▶ [Exercises to complete]
1. In the records, from the line with "green cross at" through the end of the records, what do those lines read with "orange arrow" replaced by "red arrow" and everything else unchanged? Leave the picture lines out of your answer.
2. How would the court opinion on Lloyd Evans's request for a speedy trial continue from where it stops?

▶ [Excerpted text]
· · · · ·

Case ID: kan_200/html/0290-01.html
Source: Caselaw Access Project
Author: {"author": "Harman, C.:", "license": "Public Domain", "url": "https://static.case.law/"}
Date Created: 2024-08-24T03:29:51.129683

No. 44,890
    Lloyd Evans, Appellant, v. Darrell C. Mitchell, County Attorney of Butler County, Kansas; Hobart Auer, Jr., Sheriff of Butler County, Kansas, and The State of Kansas, Appellees.
    
    (436 P. 2d 408)
    Opinion filed January 27, 1968.
    
      Ervin E. Grant, of El Dorado, argued the cause and was on the briefs for the appellant.
    
      Darrell C. Mitchell, county attorney, argued the cause and was on the brief for the appellees.
   The opinion of the court was delivered by

Harman, C.:

In this proceeding appellant, incarcerated in another state, seeks speedy disposition of criminal charges against him in Kansas.

The record reveals the following:

Appellant is confined in the Washington state penitentiary under a fifteen year sentence. Some time after his commitment to that institution a complaint against him alleging the offense of grand larceny was filed in the county court of Butler county, Kansas, and a warrant for his arrest was issued. On March 3, 1966, a copy of this warrant and a detainer for appellant were filed with the penal authorities in Washington. Thereafter appellant filed in the district court of Butler county a petition denominated “Application For The Writ Habeas Corpus Ad Prosequendum” reciting the facts above set forth, and further, that the filing of the detainer warrant blocked his opportunities for clemency or conditional pardon on his Washington sentence and prohibited him from taking part in many rehabilitation programs or from becoming a trusty. He asked speedy trial of the charge against him, or in the alternative its dismissal.

· · · · ·

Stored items
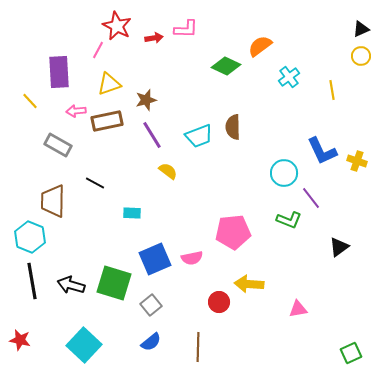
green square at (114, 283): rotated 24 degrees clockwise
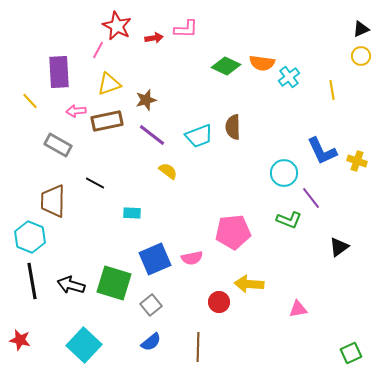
orange semicircle at (260, 46): moved 2 px right, 17 px down; rotated 135 degrees counterclockwise
purple line at (152, 135): rotated 20 degrees counterclockwise
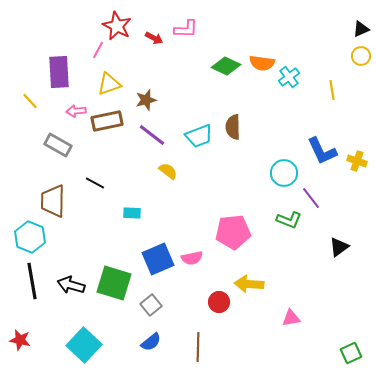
red arrow at (154, 38): rotated 36 degrees clockwise
blue square at (155, 259): moved 3 px right
pink triangle at (298, 309): moved 7 px left, 9 px down
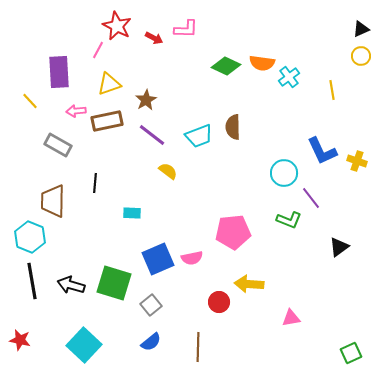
brown star at (146, 100): rotated 15 degrees counterclockwise
black line at (95, 183): rotated 66 degrees clockwise
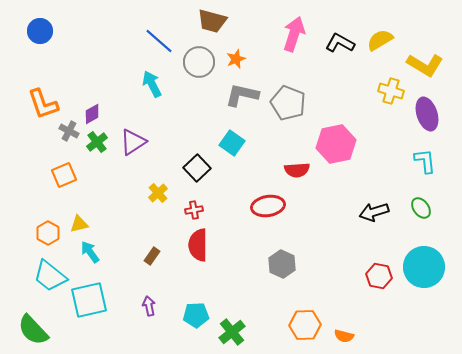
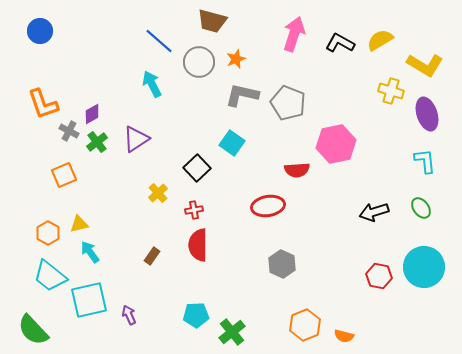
purple triangle at (133, 142): moved 3 px right, 3 px up
purple arrow at (149, 306): moved 20 px left, 9 px down; rotated 12 degrees counterclockwise
orange hexagon at (305, 325): rotated 20 degrees counterclockwise
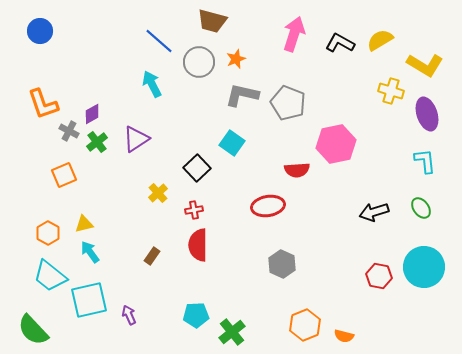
yellow triangle at (79, 224): moved 5 px right
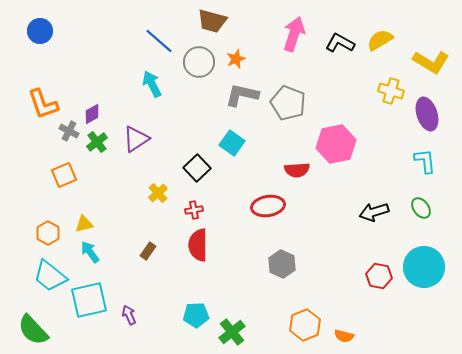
yellow L-shape at (425, 65): moved 6 px right, 3 px up
brown rectangle at (152, 256): moved 4 px left, 5 px up
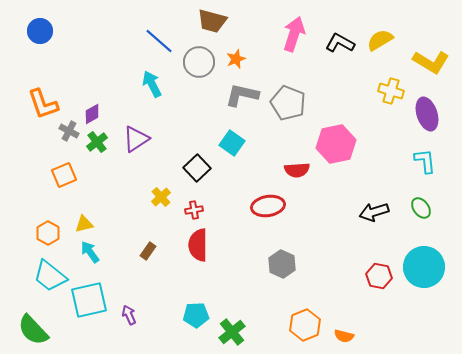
yellow cross at (158, 193): moved 3 px right, 4 px down
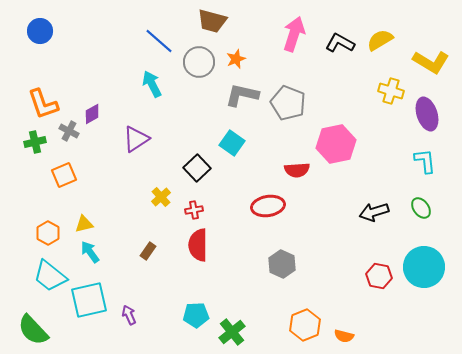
green cross at (97, 142): moved 62 px left; rotated 25 degrees clockwise
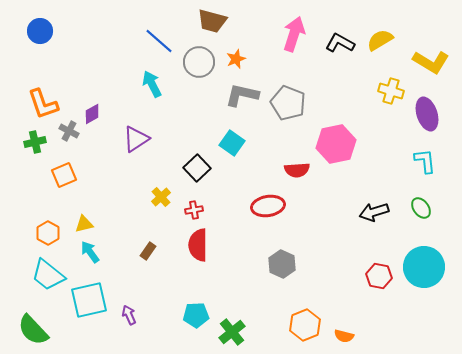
cyan trapezoid at (50, 276): moved 2 px left, 1 px up
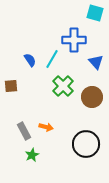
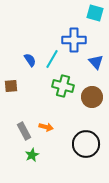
green cross: rotated 30 degrees counterclockwise
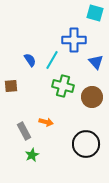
cyan line: moved 1 px down
orange arrow: moved 5 px up
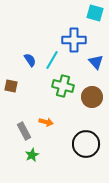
brown square: rotated 16 degrees clockwise
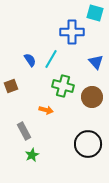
blue cross: moved 2 px left, 8 px up
cyan line: moved 1 px left, 1 px up
brown square: rotated 32 degrees counterclockwise
orange arrow: moved 12 px up
black circle: moved 2 px right
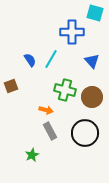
blue triangle: moved 4 px left, 1 px up
green cross: moved 2 px right, 4 px down
gray rectangle: moved 26 px right
black circle: moved 3 px left, 11 px up
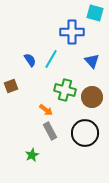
orange arrow: rotated 24 degrees clockwise
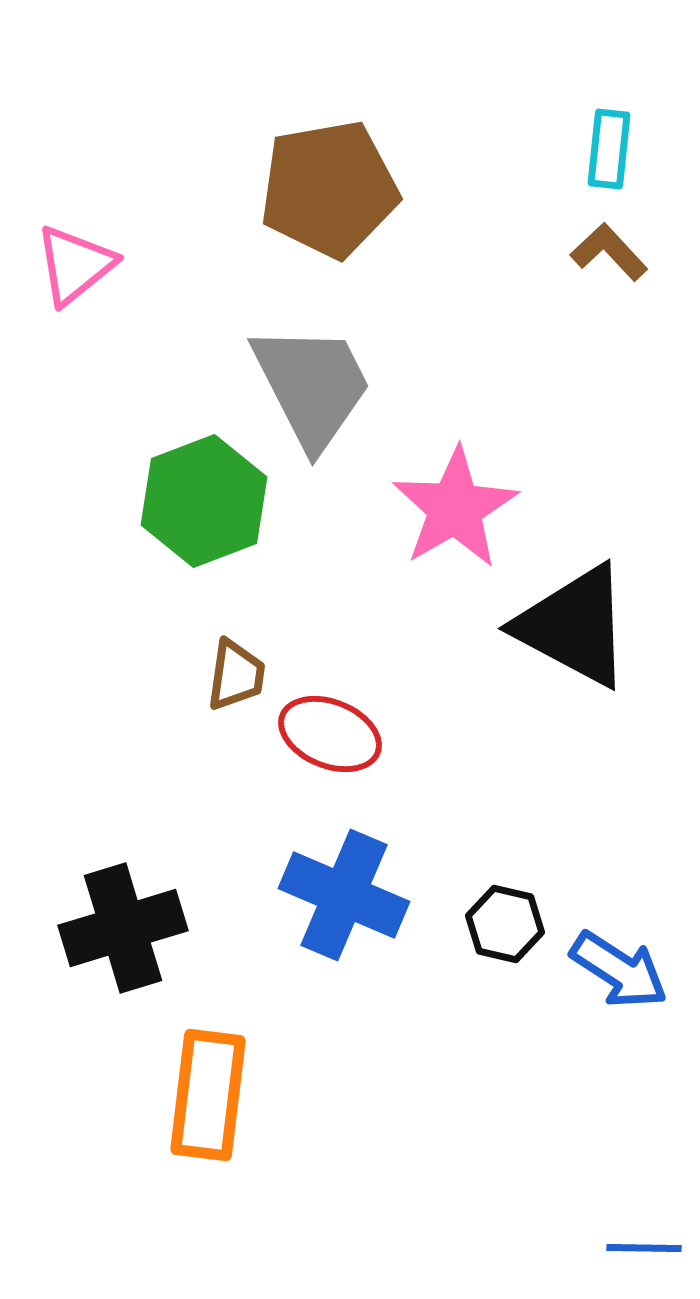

· · · · ·

▶ [Responses by task]
1.
green cross at (97, 142): moved 62 px left; rotated 25 degrees clockwise
cyan trapezoid at (50, 276): moved 2 px left, 1 px up
green cross: rotated 30 degrees counterclockwise
cyan line: moved 1 px down
red arrow: moved 5 px up
brown square: rotated 16 degrees clockwise
blue cross: moved 2 px left, 8 px up
cyan line: moved 1 px left, 1 px up
brown square: rotated 32 degrees counterclockwise
red arrow: moved 12 px up
black circle: moved 2 px right
blue triangle: moved 4 px left, 1 px up
green cross: moved 2 px right, 4 px down
gray rectangle: moved 26 px right
black circle: moved 3 px left, 11 px up
red arrow: rotated 24 degrees clockwise

2.
It does not appear that appellant has ever .been in the custody of Kansas authorities on the Butler county charge.

The district court of Butler county, after appointing counsel for appellant, held a hearing on the matter on October 3, 1966, and denied the petition and the relief sought.

Neither of present counsel participated in that hearing and we are not advised as to what, if any, evidence was considered, other than an affidavit by appellant as to how his rights in the Washington penitentiary were affected. Appellant’s present counsel is court-appointed for the purpose of this appeal, his previous attorney having since been appointed deputy county attorney of Butler county. Appellee Darrell C. Mitchell has assumed the office of county attorney of Butler county since the hearing in the court below.

Under section 10 of the bill of rights of our state constitution every person charged with crime is entitled to a speedy trial. The same right is afforded by the sixth amendment to the federal constitution, now made applicable to the states (Klopfer v. North Carolina, 386 U. S. 213, 18 L. ed. 2d 1, 87 S. Ct. 988).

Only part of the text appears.